begin Data supplied

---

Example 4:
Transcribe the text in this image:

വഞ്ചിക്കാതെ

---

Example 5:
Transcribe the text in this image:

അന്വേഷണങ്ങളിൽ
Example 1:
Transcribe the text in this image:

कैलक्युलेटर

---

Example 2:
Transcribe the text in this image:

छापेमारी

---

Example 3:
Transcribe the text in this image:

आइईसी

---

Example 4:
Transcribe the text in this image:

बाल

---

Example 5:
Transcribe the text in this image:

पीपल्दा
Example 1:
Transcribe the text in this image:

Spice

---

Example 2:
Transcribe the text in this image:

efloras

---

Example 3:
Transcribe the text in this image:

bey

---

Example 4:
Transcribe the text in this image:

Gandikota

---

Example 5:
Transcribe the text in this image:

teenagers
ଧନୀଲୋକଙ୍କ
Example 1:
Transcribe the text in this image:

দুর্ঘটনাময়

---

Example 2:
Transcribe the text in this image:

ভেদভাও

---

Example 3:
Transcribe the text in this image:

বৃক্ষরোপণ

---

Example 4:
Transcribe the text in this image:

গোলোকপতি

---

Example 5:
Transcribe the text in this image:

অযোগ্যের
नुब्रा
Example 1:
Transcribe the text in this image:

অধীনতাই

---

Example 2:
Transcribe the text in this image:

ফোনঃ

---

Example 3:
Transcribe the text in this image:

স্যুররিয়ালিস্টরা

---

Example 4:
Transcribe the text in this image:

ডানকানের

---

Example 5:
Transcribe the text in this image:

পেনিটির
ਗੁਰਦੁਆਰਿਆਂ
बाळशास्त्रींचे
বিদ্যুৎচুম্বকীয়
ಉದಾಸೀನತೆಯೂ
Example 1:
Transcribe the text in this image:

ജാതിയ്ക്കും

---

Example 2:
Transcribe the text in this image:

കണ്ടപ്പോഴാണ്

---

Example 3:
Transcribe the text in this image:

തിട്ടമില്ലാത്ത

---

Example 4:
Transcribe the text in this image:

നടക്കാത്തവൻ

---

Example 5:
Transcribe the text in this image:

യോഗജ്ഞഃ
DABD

end Data supplied

*What to work on:* Return the text of every one of the records above, character for character and in the same order.

*Solution to this exercise:*
---

Example 4:
Transcribe the text in this image:

വഞ്ചിക്കാതെ

---

Example 5:
Transcribe the text in this image:

അന്വേഷണങ്ങളിൽ
Example 1:
Transcribe the text in this image:

कैलक्युलेटर

---

Example 2:
Transcribe the text in this image:

छापेमारी

---

Example 3:
Transcribe the text in this image:

आइईसी

---

Example 4:
Transcribe the text in this image:

बाल

---

Example 5:
Transcribe the text in this image:

पीपल्दा
Example 1:
Transcribe the text in this image:

Spice

---

Example 2:
Transcribe the text in this image:

efloras

---

Example 3:
Transcribe the text in this image:

bey

---

Example 4:
Transcribe the text in this image:

Gandikota

---

Example 5:
Transcribe the text in this image:

teenagers
ଧନୀଲୋକଙ୍କ
Example 1:
Transcribe the text in this image:

দুর্ঘটনাময়

---

Example 2:
Transcribe the text in this image:

ভেদভাও

---

Example 3:
Transcribe the text in this image:

বৃক্ষরোপণ

---

Example 4:
Transcribe the text in this image:

গোলোকপতি

---

Example 5:
Transcribe the text in this image:

অযোগ্যের
नुब्रा
Example 1:
Transcribe the text in this image:

অধীনতাই

---

Example 2:
Transcribe the text in this image:

ফোনঃ

---

Example 3:
Transcribe the text in this image:

স্যুররিয়ালিস্টরা

---

Example 4:
Transcribe the text in this image:

ডানকানের

---

Example 5:
Transcribe the text in this image:

পেনিটির
ਗੁਰਦੁਆਰਿਆਂ
बाळशास्त्रींचे
বিদ্যুৎচুম্বকীয়
ಉದಾಸೀನತೆಯೂ
Example 1:
Transcribe the text in this image:

ജാതിയ്ക്കും

---

Example 2:
Transcribe the text in this image:

കണ്ടപ്പോഴാണ്

---

Example 3:
Transcribe the text in this image:

തിട്ടമില്ലാത്ത

---

Example 4:
Transcribe the text in this image:

നടക്കാത്തവൻ

---

Example 5:
Transcribe the text in this image:

യോഗജ്ഞഃ
DABD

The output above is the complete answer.